Report: Top DeVos Aide Played Role In Helping Failing For Profit Colleges
The relationship between top Education Department official Diane Auer Jones and Dream Center Education Holdings, which was denied by the federal agency on numerous occasions in the past year, was recently exposed through a series of text messages, emails, and letters between the two, according to The Washington Post.
- Investigators found that Dream Center had been deceptively enrolling students by telling them their schools had accreditation status when they did not. The Trump administration had an interest in keeping the company from collapsing because the closure would give more students a path to getting hundreds of millions in federal loans forgiven.
- The Post noted that a closure “also would have embarrassed an administration that has rolled back for-profit education regulations and filled the department with proponents.”
- Emails were discovered by Congressional investigators last year that showed Dream Center executives saying between themselves that Jones would help soften the blow of the closure.
- A slew of documents released Tuesday by the House Education Committee included text messages from 2018 between Jones and multiple Dream Center officials that show a far more extensive relationship than Jones let on.

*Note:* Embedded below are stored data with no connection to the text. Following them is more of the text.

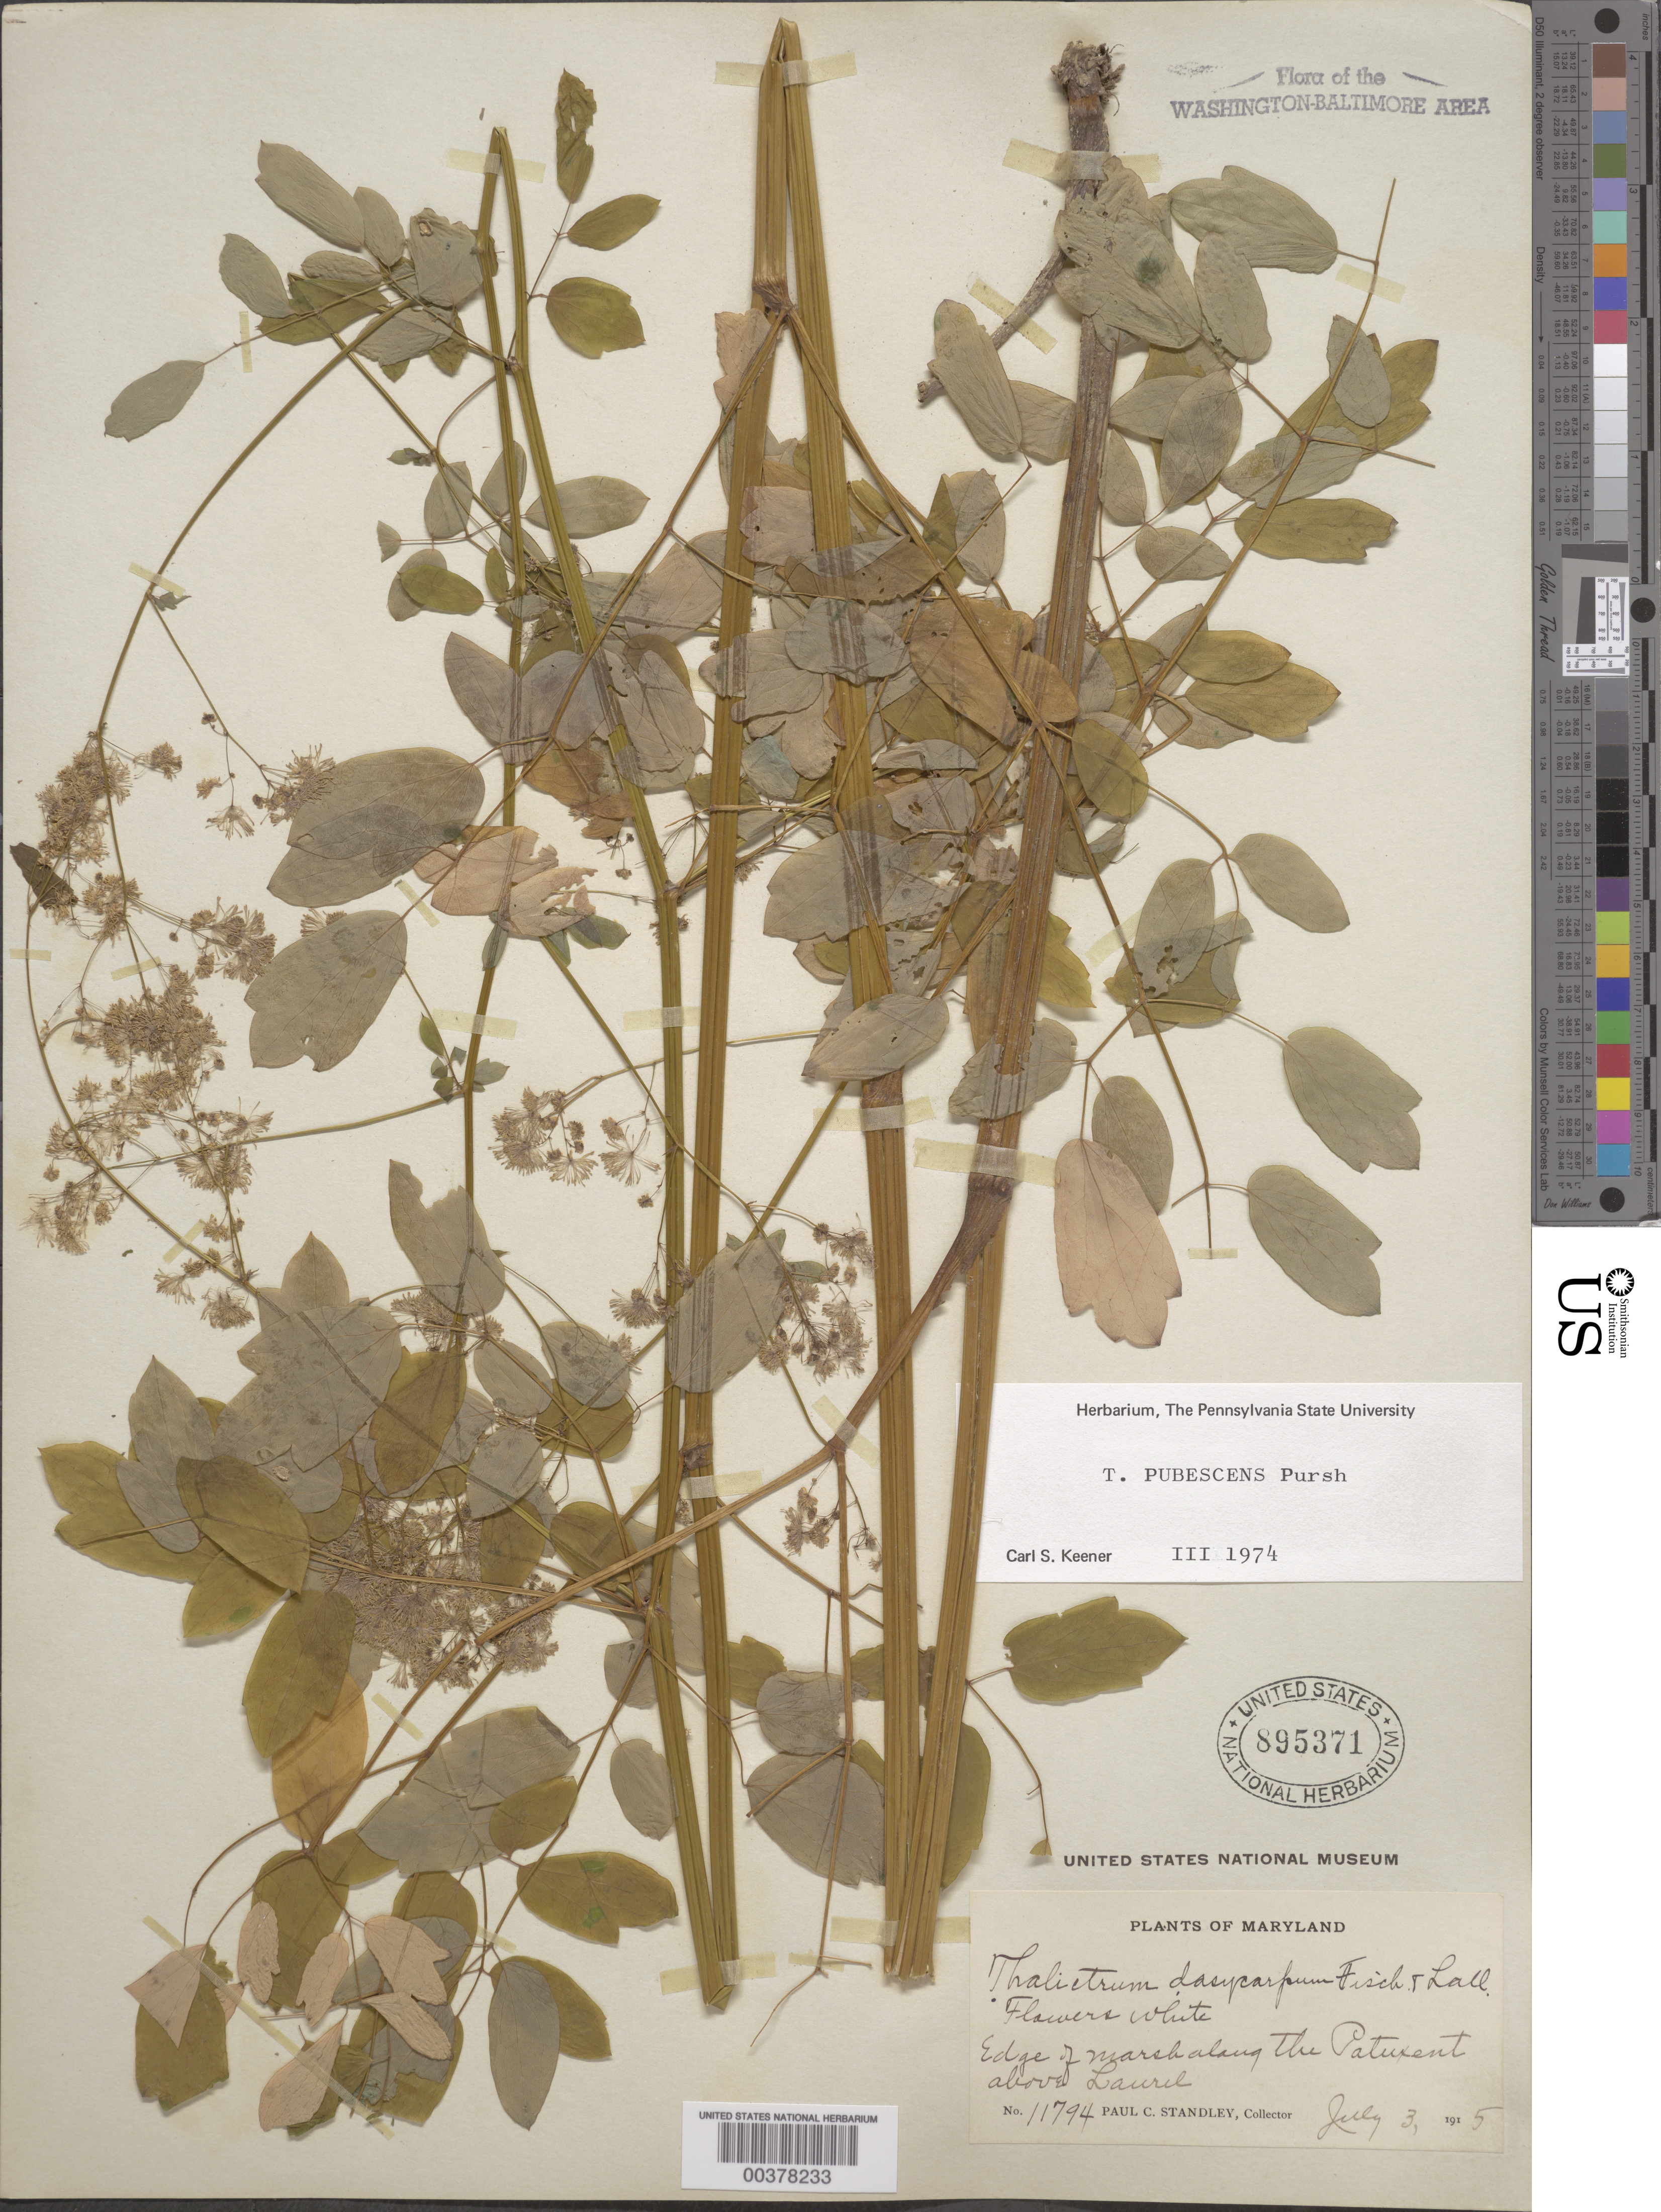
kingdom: Plantae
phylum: Tracheophyta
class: Magnoliopsida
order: Ranunculales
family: Ranunculaceae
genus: Thalictrum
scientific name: Thalictrum pubescens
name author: Pursh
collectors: P. C. Standley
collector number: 11794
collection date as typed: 03 Jul 1915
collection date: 1915-07-03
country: United States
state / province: Maryland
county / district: Prince George's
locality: Patuxent River above Laurel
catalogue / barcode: US 895371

As far back as June 2018, Jones sent and received more than 100 text messages from multiple officials at Dream Center, including company chief executive Brent Richardson, government liaison Shelly Murphy and legal counsel Dennis Cariello. Some messages discuss the accreditation problem, while others show Richardson pleading with Jones to release cash held in an escrow account as the company ran out of money.
- Rep. Robert C. “Bobby” Scott (D-Va.), the chairman of the House Education Committee, said:
"The Education Department’s lack of transparency and the actions described in the documents raise serious questions that must be answered.”
- Dream Center purchased the for-profit colleges in 2017, and as a condition of its approval of the purchase, the accrediting commission downgraded the accreditation status of two Art Institute Campuses until they could improve their quality of education.
- The commission asked Dream Center to inform their students about the lack of accreditation status, which they did not. Instead, students continued to enroll and receive federal aid for degrees that were considered worthless due to lack of accreditation.
- Former students of the Art Institute of Colorado and Illinois Institute of Art sued Secretary Devos and the Education Department in 2019 for unlawfully issuing them loans that they say they should not be forced to repay. The case was resolved after Devos forgave some of the debt, but it generated many emails and text messages that exposed Jones’ role in the matter.